De Catalunya no se ha marchado ni se marchará ninguna empresa, con independencia o sin ella

En España hay muchas personas empadronadas en un lugar que, sin embargo, viven realmente en otro. Lo mismo ocurre con las empresas. Cualquiera que sea su domicilio social, la realidad no cambia en absoluto. Unas empresas tienen el domicilio social en un lugar, el fiscal en otro y la actividad productiva en un tercero.

En Catalunya no ha cerrado ninguna empresa como consecuencia de la campaña del referéndum. El año pasado 802 empresas cambiaron de domicilio social, saliendo de Catalunya para llevarlo a otras autonomías. Este tipo de tralados no afectan a la economía real, en absoluto, ni al PIB (el de Catalunya o el del Estado), ni al nivel de empleo, ni a la recaudación fiscal de un Hacienda Pública o de otra.

A pesar de ello, hay quien quiere confundir lo real con lo virtual para practicar lo que el fascismo mejor sabe hacer: meter el miedo, intimidar. Ya lo hicieron en Euskadi cuando ETA funcionaba a pleno rendimiento: la culpa de la crisis capitalista, del paro y de las desgarcias de los trabajadores la tenía ETA que extorsionaba y secuestraba a los capitalistas, que se tenían que marchar a otros lugares.

Las noticias sobre traslados de empresas fuera de Catalunya forman parte de la campaña de presiones contra el movimiento independentista, que son de tipo político.
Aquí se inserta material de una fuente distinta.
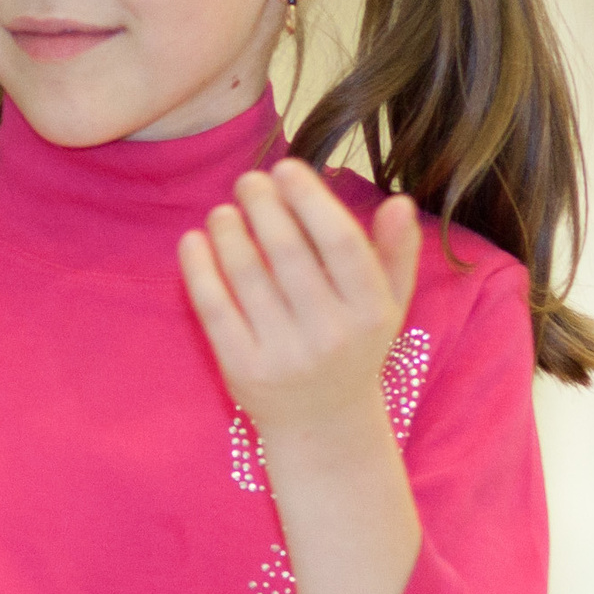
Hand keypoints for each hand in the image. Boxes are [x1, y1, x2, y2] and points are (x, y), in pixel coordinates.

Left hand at [179, 162, 420, 442]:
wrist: (323, 425)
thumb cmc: (354, 348)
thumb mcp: (386, 305)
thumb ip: (395, 253)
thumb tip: (399, 200)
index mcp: (371, 312)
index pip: (339, 241)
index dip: (309, 199)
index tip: (287, 168)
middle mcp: (331, 335)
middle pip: (288, 252)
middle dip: (263, 206)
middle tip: (247, 180)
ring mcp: (285, 355)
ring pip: (247, 275)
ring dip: (229, 232)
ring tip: (223, 211)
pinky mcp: (242, 370)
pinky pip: (214, 308)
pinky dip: (199, 269)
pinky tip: (193, 241)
Es una obviedad constatar que esas presiones no proceden de las instituciones autonómicas de Catalunya, sino del Estado central.

También es igualmente obvio recordar que ha habido capitales que han cedido, por gusto o a la fuerza, a dichas presiones para aparentar el supuesto “caos” provocado por los mismo de siempre: los que reivindican sus derechos, es decir, el pueblo de Catalunya.

La campaña de intimidación, en la que participan de manera muy importante las cadenas de intoxicación fascistas y centralistas, se convierte en verdadero terror cuando se une al salvajismo de que están haciendo gala los antidisturbios que han desembarcado allá con toda su parafernalia guerrera, sus cascos, sus escudos y sus porras para golpear a las personas, a los que se ha sumado la chusma fascista enardecida por el “desafío secesionsta” que ha salido a la calle con la misma mala baba en los peores del tiempos del franquismo.

Finalmente, la contradicción en la que incurren los “falangistas de izquierda”, como Alberto Garzón, tampoco deja de resultar curiosa: la burguesía tiene miedo y se marcha de un “procès” que, según dicen, ella misma ha provocado. El movimiento popular en Catalunya es burgués, dicen; el nacionalismo también es burgués, repiten; en Catalunya domina la misma clase social que en España. ¿Entonces a qué viene largarse con el rabo entre las piernas de un sitio para ir a parar a otro igual?